If you think otherwise, please give the quote where Damore outright states women are 'genetically inferior' at anything.
Damore was extremely clear about the difference between "all men have X trait more than women" and "statistically, the prevalence of X trait is higher among men than women (but some women still have a lot of X)". He even included visual aids to help explain these concepts, literally on the first page of the memo.
If your mind integrates the studies Damore cited as stating that women are 'genetically inferior', that's something you need to learn to decouple.

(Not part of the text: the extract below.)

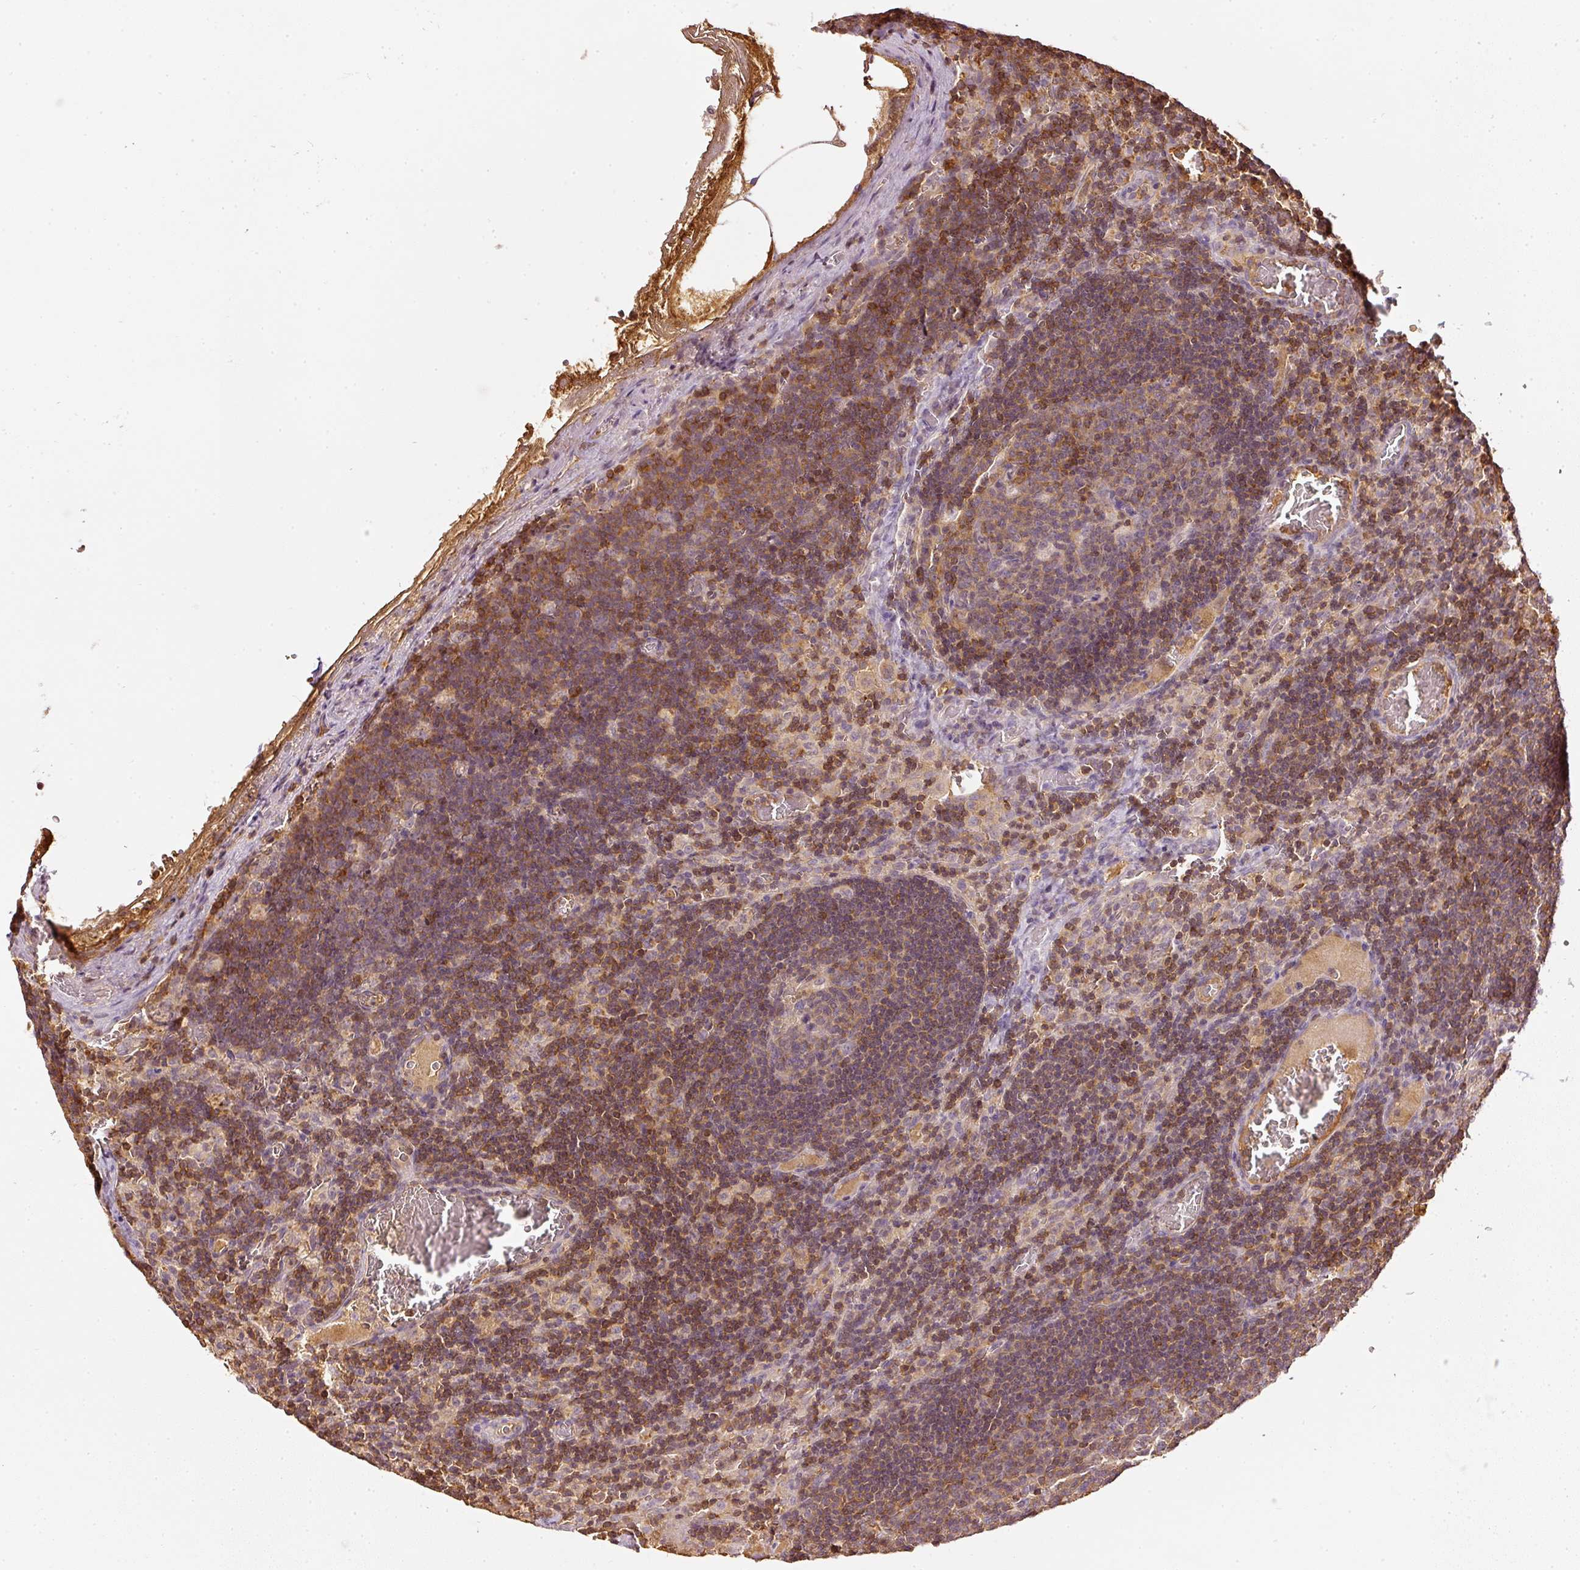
{"staining": {"intensity": "moderate", "quantity": "<25%", "location": "cytoplasmic/membranous"}, "tissue": "lymph node", "cell_type": "Germinal center cells", "image_type": "normal", "snomed": [{"axis": "morphology", "description": "Normal tissue, NOS"}, {"axis": "topography", "description": "Lymph node"}], "caption": "Immunohistochemical staining of benign human lymph node demonstrates low levels of moderate cytoplasmic/membranous positivity in approximately <25% of germinal center cells. The staining is performed using DAB (3,3'-diaminobenzidine) brown chromogen to label protein expression. The nuclei are counter-stained blue using hematoxylin.", "gene": "EVL", "patient": {"sex": "male", "age": 50}}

We don't have to choose between anti-science denialism and fascistic supremacism, so please don't try to force everyone's opinions into one of those two categories.
"I’m simply stating that the distribution of preferences and abilities of men and women differ in part due to biological causes and that these differences may explain why we don’t see equal representation of women in tech and leadership." - James Damore
I don't think the preceding quote is an "opinion they disagree with" as much as it is pseudo-intellectualism covering up outright hate. This is stated as a fact, not cited and not backed up. It asserts that women are not fit to work at Google, and implies that the women he works with are incompetent because of biology. If your coworker asserted that you were biologically inferior at your job, I think you would take drastic measures as well.
>> It asserts that women are not fit to work at Google,
No, it does not. It talks about well-known well-researched differences in distributions of preferences between men and women in general.
>> and implies that the women he works with are incompetent because of biology.
Absolutely does not imply that since it relates to men and women in general, not just Google employees and not even just the tech crowd.
Are you referring to James Damore's memo?